Open Twitte0000 opened 7 months ago
Hi, although parallel connectivity has been studied in previous research, there is a gap in people's thinking about parallel connectivity on Mamba. Our work bridges the gap on parallel Mamba. Simply connecting Mamba in parallel does not lead to performance degradation, but instead improves in terms of parameters, computational complexity, performance, and more. Moreover, parallelizing Mamba is just a starting point and inspiration, which opens another line of research to the reader. Any future variant of Mamba can be used in parallel. Stay tuned for our latest arXiv release in the next few days, where we have explored parallelization of several Mamba variants with exciting results! As if the classic ResNet network, which uses only simple residual connections, has gained widespread attention. The proposed parallel Mamba is not a structure, but a way of thinking, and if you think about it that way, I'm sure our research will be very inspiring to you. I hope my answer can help you.

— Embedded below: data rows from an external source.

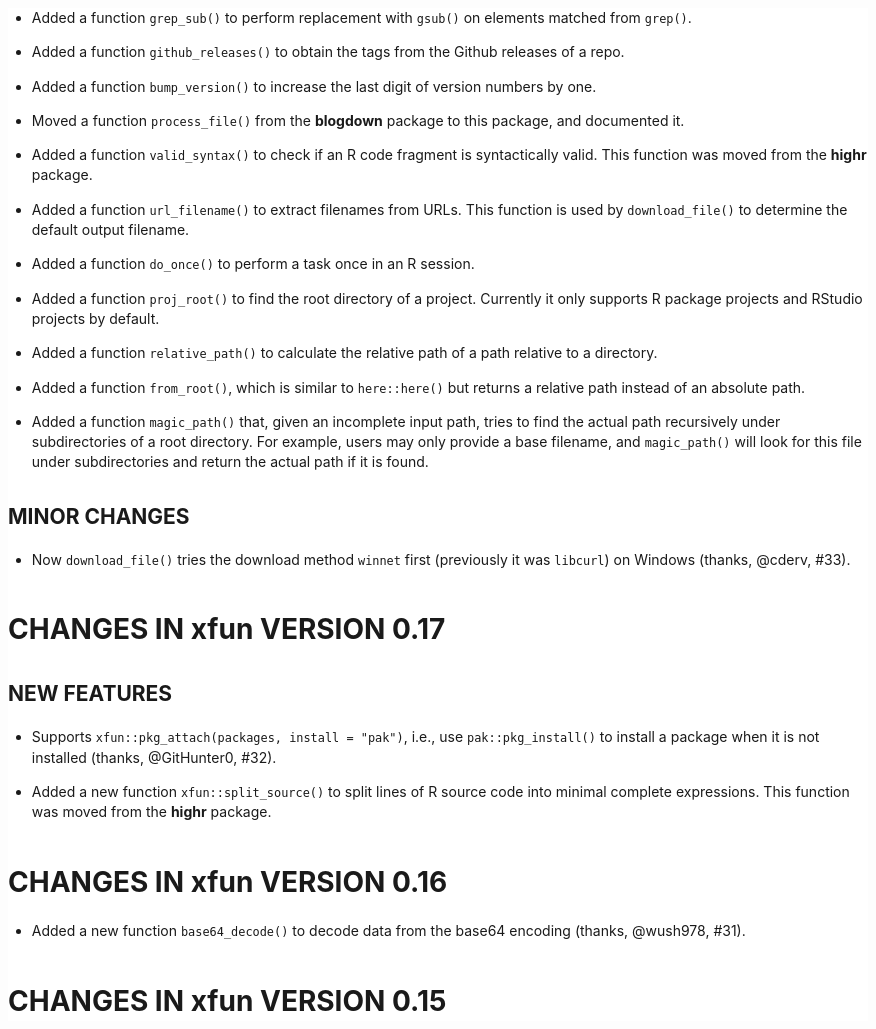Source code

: - Added a function `grep_sub()` to perform replacement with `gsub()` on elements matched from `grep()`.

- Added a function `github_releases()` to obtain the tags from the Github releases of a repo.

- Added a function `bump_version()` to increase the last digit of version numbers by one.

- Moved a function `process_file()` from the **blogdown** package to this package, and documented it.

- Added a function `valid_syntax()` to check if an R code fragment is syntactically valid. This function was moved from the **highr** package.

- Added a function `url_filename()` to extract filenames from URLs. This function is used by `download_file()` to determine the default output filename.

- Added a function `do_once()` to perform a task once in an R session.

- Added a function `proj_root()` to find the root directory of a project. Currently it only supports R package projects and RStudio projects by default.

- Added a function `relative_path()` to calculate the relative path of a path relative to a directory.

- Added a function `from_root()`, which is similar to `here::here()` but returns a relative path instead of an absolute path.

- Added a function `magic_path()` that, given an incomplete input path, tries to find the actual path recursively under subdirectories of a root directory. For example, users may only provide a base filename, and `magic_path()` will look for this file under subdirectories and return the actual path if it is found.

## MINOR CHANGES

- Now `download_file()` tries the download method `winnet` first (previously it was `libcurl`) on Windows (thanks, @cderv, #33).

# CHANGES IN xfun VERSION 0.17

## NEW FEATURES

- Supports `xfun::pkg_attach(packages, install = "pak")`, i.e., use `pak::pkg_install()` to install a package when it is not installed (thanks, @GitHunter0, #32).

- Added a new function `xfun::split_source()` to split lines of R source code into minimal complete expressions. This function was moved from the **highr** package.

# CHANGES IN xfun VERSION 0.16

- Added a new function `base64_decode()` to decode data from the base64 encoding (thanks, @wush978, #31).

# CHANGES IN xfun VERSION 0.15
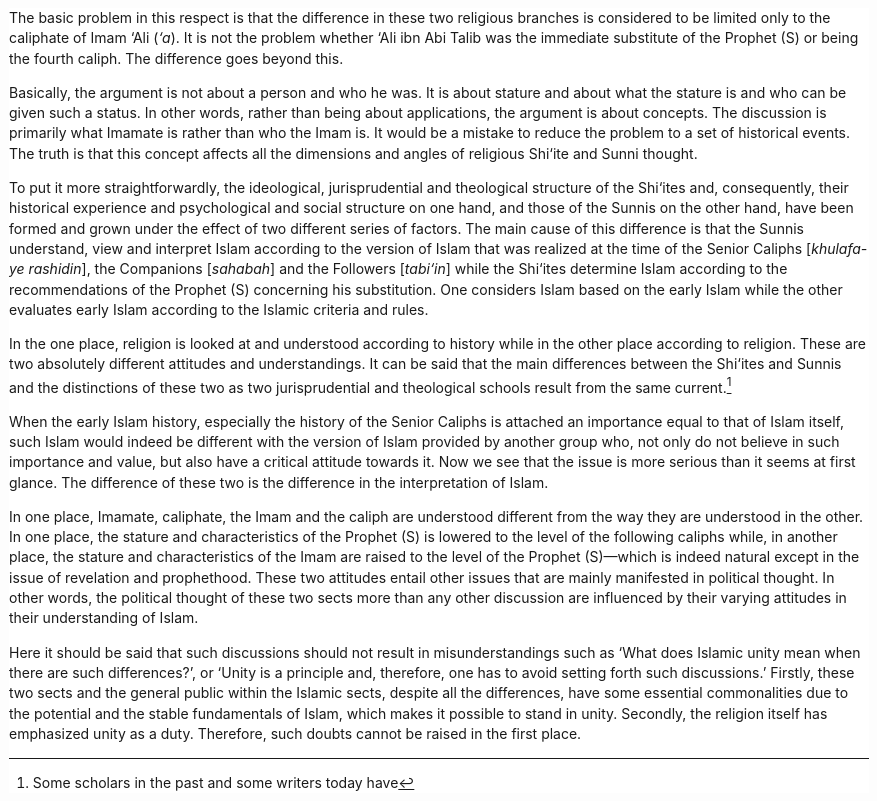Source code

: The basic problem in this respect is that the difference in these two
religious branches is considered to be limited only to the caliphate of
Imam ‘Ali (*‘a*). It is not the problem whether ‘Ali ibn Abi Talib was
the immediate substitute of the Prophet (S) or being the fourth caliph.
The difference goes beyond this.

Basically, the argument is not about a person and who he was. It is
about stature and about what the stature is and who can be given such a
status. In other words, rather than being about applications, the
argument is about concepts. The discussion is primarily what Imamate is
rather than who the Imam is. It would be a mistake to reduce the problem
to a set of historical events. The truth is that this concept affects
all the dimensions and angles of religious Shi‘ite and Sunni thought.

To put it more straightforwardly, the ideological, jurisprudential and
theological structure of the Shi‘ites and, consequently, their
historical experience and psychological and social structure on one
hand, and those of the Sunnis on the other hand, have been formed and
grown under the effect of two different series of factors. The main
cause of this difference is that the Sunnis understand, view and
interpret Islam according to the version of Islam that was realized at
the time of the Senior Caliphs [*khulafa-ye rashidin*], the Companions
[*sahabah*] and the Followers [*tabi‘in*] while the Shi‘ites determine
Islam according to the recommendations of the Prophet (S) concerning his
substitution. One considers Islam based on the early Islam while the
other evaluates early Islam according to the Islamic criteria and rules.

In the one place, religion is looked at and understood according to
history while in the other place according to religion. These are two
absolutely different attitudes and understandings. It can be said that
the main differences between the Shi‘ites and Sunnis and the
distinctions of these two as two jurisprudential and theological schools
result from the same current.[^47]

When the early Islam history, especially the history of the Senior
Caliphs is attached an importance equal to that of Islam itself, such
Islam would indeed be different with the version of Islam provided by
another group who, not only do not believe in such importance and value,
but also have a critical attitude towards it. Now we see that the issue
is more serious than it seems at first glance. The difference of these
two is the difference in the interpretation of Islam.

In one place, Imamate, caliphate, the Imam and the caliph are understood
different from the way they are understood in the other. In one place,
the stature and characteristics of the Prophet (S) is lowered to the
level of the following caliphs while, in another place, the stature and
characteristics of the Imam are raised to the level of the Prophet
(S)—which is indeed natural except in the issue of revelation and
prophethood. These two attitudes entail other issues that are mainly
manifested in political thought. In other words, the political thought
of these two sects more than any other discussion are influenced by
their varying attitudes in their understanding of Islam.

Here it should be said that such discussions should not result in
misunderstandings such as ‘What does Islamic unity mean when there are
such differences?’, or ‘Unity is a principle and, therefore, one has to
avoid setting forth such discussions.’ Firstly, these two sects and the
general public within the Islamic sects, despite all the differences,
have some essential commonalities due to the potential and the stable
fundamentals of Islam, which makes it possible to stand in unity.
Secondly, the religion itself has emphasized unity as a duty. Therefore,
such doubts cannot be raised in the first place.


[^1]: For what Christians did in this respect, see Vatican Council II,
[^2]: For further explanation, see Al-‘Aqidah wa’sh-Shari‘ah fi’l-Islam
[^3]: Further explanation can be found in chapters 3, 4.
[^4]: For example, see Islamic Movements in Egypt, Pakistan and Iran,
[^5]: To clarify the discussion, one has to study the effect of Islam on
[^6]: To find out about the differences in the mutual impact of Shi‘ite
[^7]: One of the best sources according to which one can find out about
[^8]: Ash-Shi‘ah wa’l-Ḥakimun (Shi‘ah and Rulers), pp. 26-7.
[^9]: Al-Fikr as-Siyasi ash-Shi‘i (Shi‘ite Political Thought), pp. 64-5.
[^10]: This is well explained by ‘Abdu’l-Karim al-Khatib in his Sadd Bab
[^11]: The fact is that the clerics in both Sunnism and Shi‘ism develop
[^12]: A clear example of what was just said can be witnessed in the
[^13]: See Ma‘alim al-Khilafah fi’l-Fikr as-Siyasi al-Islami (Worlds of
[^14]: McDonald thus quotes from Goldziher, “Among the Shi‘ites,
[^15]: In the absence of such an institution, the clergy and other
[^16]: See Payambar wa Fir‘un (The Prophet and the Pharaoh), pp. 283-95.
[^17]: As to Latin American revolutionary thought and how much its
[^18]: For example, see An Ruz-ha (Those Days) translated by Husayn
[^19]: For example, see the views of Taha Husayn in his controversial
[^20]: See Al-‘Alam al-Islami wa’l-Isti‘mar as-Siyasi wa’l-Ijtima‘i
[^21]: Muhammad al-Mubarak provides a description of this period in his
[^22]: Examples of such an understanding can be seen in Turkish
[^23]: To find out about the intellectual and ideal characteristics of
[^24]: Unfortunately, there is little serious study about how religious
[^25]: Concerning the effect of the socioeconomic developments on
[^26]: For further explanation, see Islamic Future, the Shape of Ideas
[^27]: See Hind wa Pakistan (India and Pakistan), pp. 91-141.
[^28]: This and its complications are well explained by Hamilton Gibb in
[^29]: For example, see Inside the Iranian Revolution, pp. 39-58; also,
[^30]: For further explanation, see Mawj-e Sewwom (The Third Wave),
[^31]: The fundamentals and structure of Marxist ideology was so that
[^32]: What maintained the stability and unity in this country was in
[^33]: Especially see Impiraturi-ye Forupashideh (The Collapsed Empire),
[^34]: See Farasu-ye Marxism (Beyond Marxism), pp. 30-49.
[^35]: See Tabaqeh-ye Jadid (The New Class), pp. 130-2.
[^36]: On the subject of harmonizing Islam and Marxism by Muslim
[^37]: This problem is the one of all ideologies that goes on for
[^38]: See the final chapter of the precisely written small book
[^39]: The best example of such correspondence can be found in Vatican
[^40]: In his book The Future of Islam, London, 1882, Blunt believed
[^41]: In the last century, the problem was not only that progressive
[^42]: Johnsen, International Islam, The Economist, 3 Jan. 1980, quoting
[^43]: These facts have been hostilely and vindictively said by many
[^44]: Concerning the encounter of Christianity with the industrial
[^45]: The best example of this is the book Ma‘alim fi’t-Tariq (Worlds
[^46]: It is necessary to mention an important, although brief, point
[^47]: Some scholars in the past and some writers today have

Moreover, you did not provide the experimental results of repeated training. The results of your model that I tested were very poor. Based on the average of three experiments, this made me have great doubts about your experimental results and the exaggerated title of the paper.
Parallel processing and feature segmentation methods are well-established in the field of deep learning, particularly in network architectures such as those described in the Inception series. If the primary innovation of the PVM Layer is merely an adjustment in the structure or parameters of the parallel blocks, it raises concerns about the novelty and substantial contribution of the thesis.